__Aufgabenstellung__.
**1.** Geben Sie den Teil des Interviews über den Film zwischen „Wir treffen Frauen, die“ und „die Frauen ausgewählt?“ einschließlich wortgetreu wieder.
**2.** Beantworten Sie anhand des Interviews über den Film die folgenden Fragen.
(a) In welchem Umkreis findet man laut dem Interview ab einem gewissen Lebensalter die Leute wieder?
(b) Wie heißt der Film einer Bergbaugewerkschaft, der im Interview genannt wird?
(c) Welchen Beruf hatte Monika Schurmann?
**3.** Schreiben Sie das Interview über den Film im Anschluss an seinen letzten Satz weiter.

__Vorliegender Text__.
****************
Wie haben Sie die Frauen ausfindig gemacht?

Ich habe die Erfahrung gemacht, dass man ab einem gewissen Lebensalter die Leute im Umkreis von 50 Kilometern wiederfindet. Ich konnte den Kontakt zu den Frauen herstellen, um sie mit diesem alten Filmmaterial wieder in Verbindung zu bringen und damit von der Lücke erzählen, die in den 30 Jahren entstanden ist. Ausschnitt für Ausschnitt hat das wie ein Fotobuch funktioniert, nur eben mit Splitscreen.

Wir treffen Frauen, die harte Arbeit in sogenannten Männerberufen verrichten. Eine Frau nennt sich Bergmann, weil sie sich mit dem Begriff wohler fühlt. Wie haben Sie die Frauen ausgewählt?

Die Basis war das Rohmaterial des Films »Früher waren wir gut genug« einer Bergbaugewerkschaft, deshalb war der Film anfangs ein bisschen bergbaulastig. Wir hatten fünf, sechs Stunden Rohmaterial und haben versucht, einen breiten Mix zusammenzustellen. Bärbel Grätz hat eine große F60-Anlage aus der Steinkohle in Welzow-Süd gefahren, und in Weißenfels haben wir mit Steffi Gänkler gesprochen, die dort zwölf Jahre in der Schuhmetropole gearbeitet hat und zum Schluss unter Manufakturbedingungen Mitte der 90er entlassen wurde, Christel Badler war an einer großen Gasanlage Ingenieurin in Leuna, Monika Schurmann war Lokführerin im Spreetal und Silke Butzlaff sitzt heute noch als Geräteführerin im Tagebau.
Beim Drehen ist mir aufgefallen, dass sich alle Frauen, die im Film vorkommen, über ihre Arbeit definieren. Äußerungen über Arbeit, Arbeitsverhältnisse und Entlohnung sind heute angstbesetzter, als sie es damals waren. Die Frauen sprechen mit einer unglaublichen selbstverständlichen Souveränität davon, dass sie überhaupt nicht nachvollziehen können, warum jetzt Männer ihre Jobs übernehmen, obwohl sie das jahrzehntelang geleistet haben. Sie verfallen in meinem Film nicht in eine Jammerei oder Ostalgie, sondern gehen souverän mit dem Bruch um.
****************
__Datensatzabschnitt__.
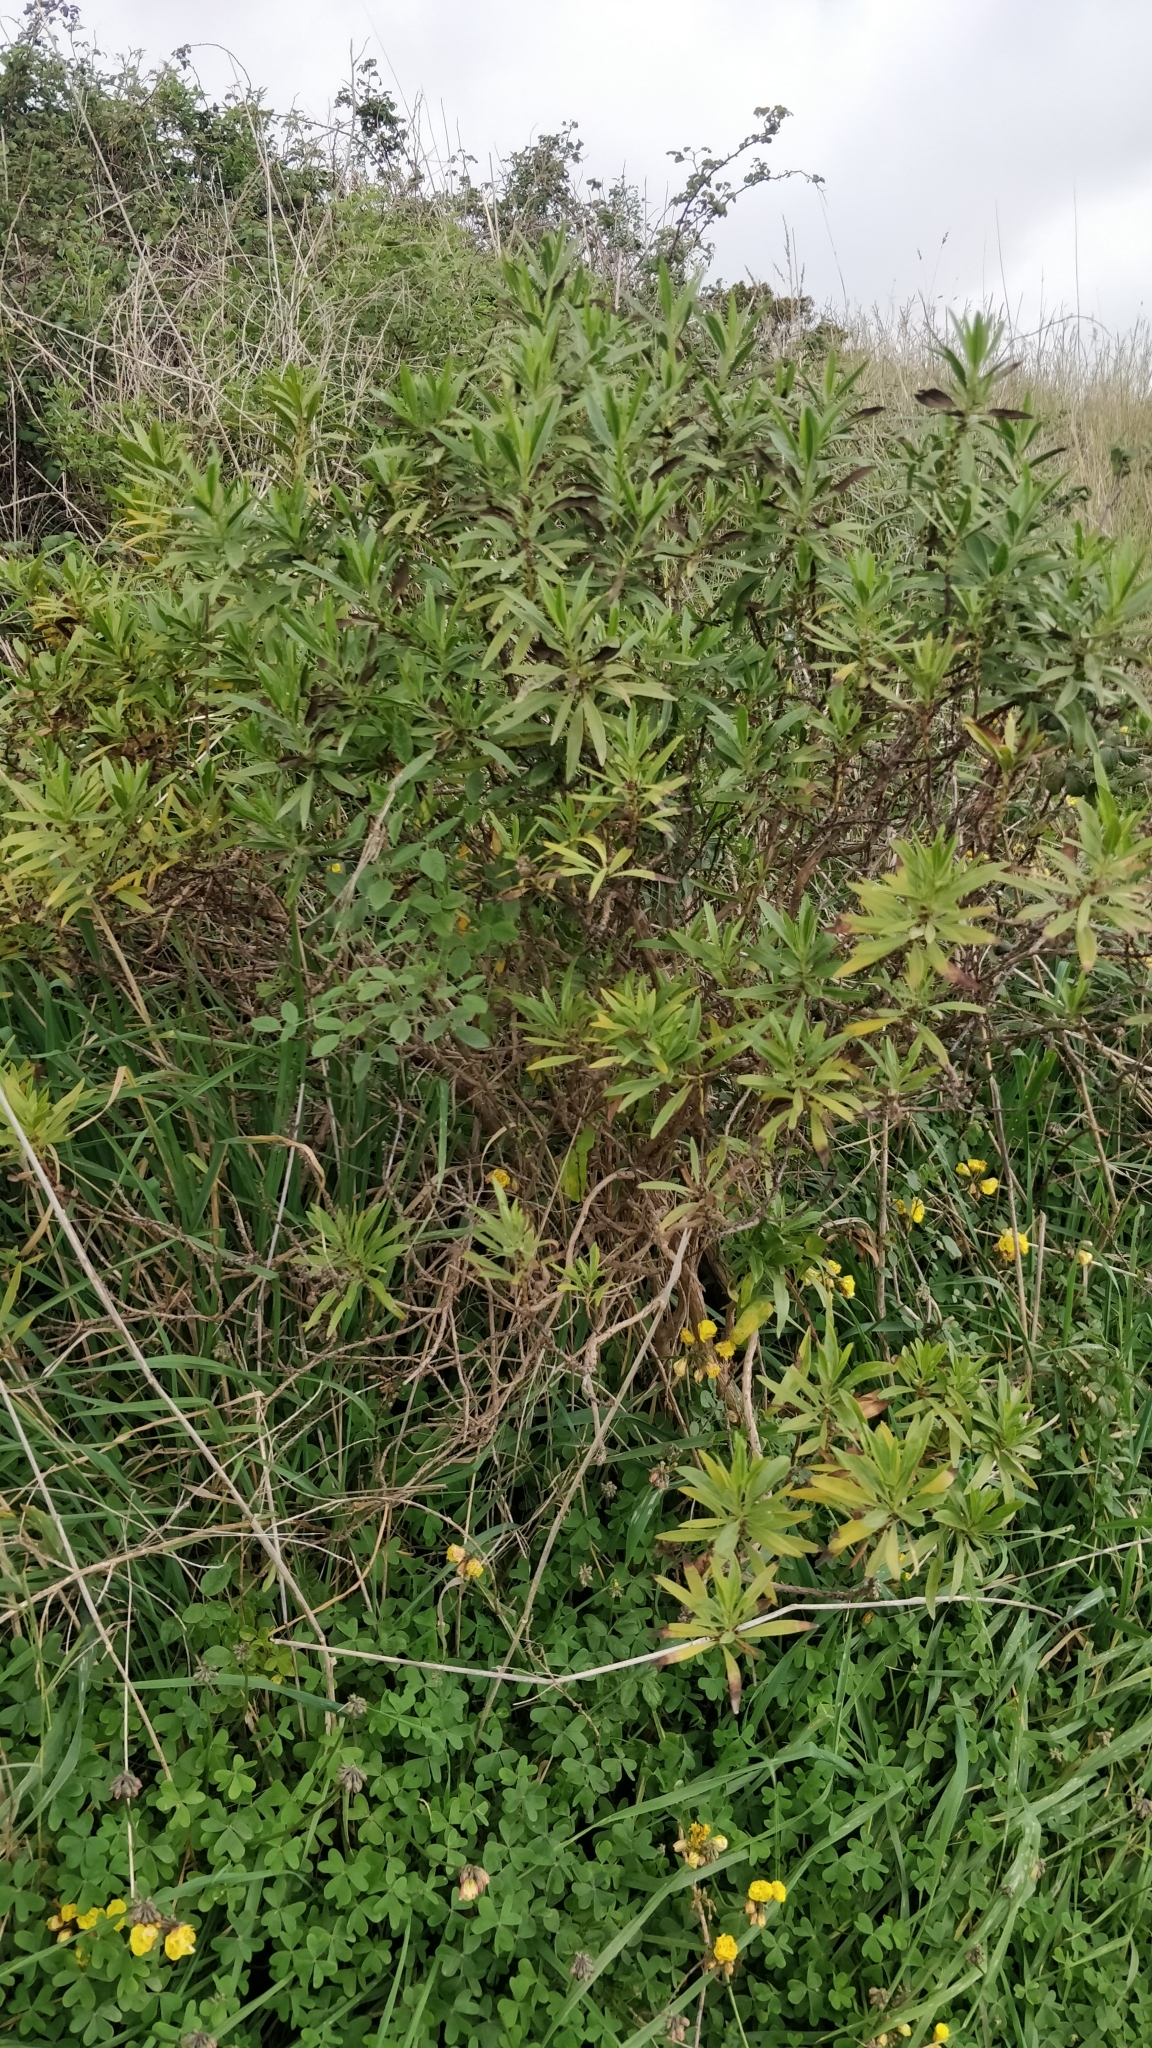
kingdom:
****************
__Gegebene Antworten__.
**1.**
Wir treffen Frauen, die harte Arbeit in sogenannten Männerberufen verrichten. Eine Frau nennt sich Bergmann, weil sie sich mit dem Begriff wohler fühlt. Wie haben Sie die Frauen ausgewählt?

**2.**
(a) Im Umkreis von 50 Kilometern.
(b) Er heißt »Früher waren wir gut genug«.
(c) Sie war Lokführerin im Spreetal.

**3.**
Sie sprechen den Bruch durch die Wende an. Durch die Umstrukturierung gab es eine riesige Entlassungswelle.

Das passierte damals in einer unglaublichen Geschwindigkeit. Wenn man heute einen Baum fällen möchte und dafür eine Genehmigung braucht, dauert das länger als der gesamte Einheitsvertrag verhandelt wurde. Innerhalb von einem halben Jahr passierte das mit einer wahnsinnigen Respektlosigkeit den Menschen gegenüber. Ganze Familien befanden sich plötzlich in der Arbeitslosigkeit. Heute ist das die Quelle von vielen Sachen, die zu Unmut führen.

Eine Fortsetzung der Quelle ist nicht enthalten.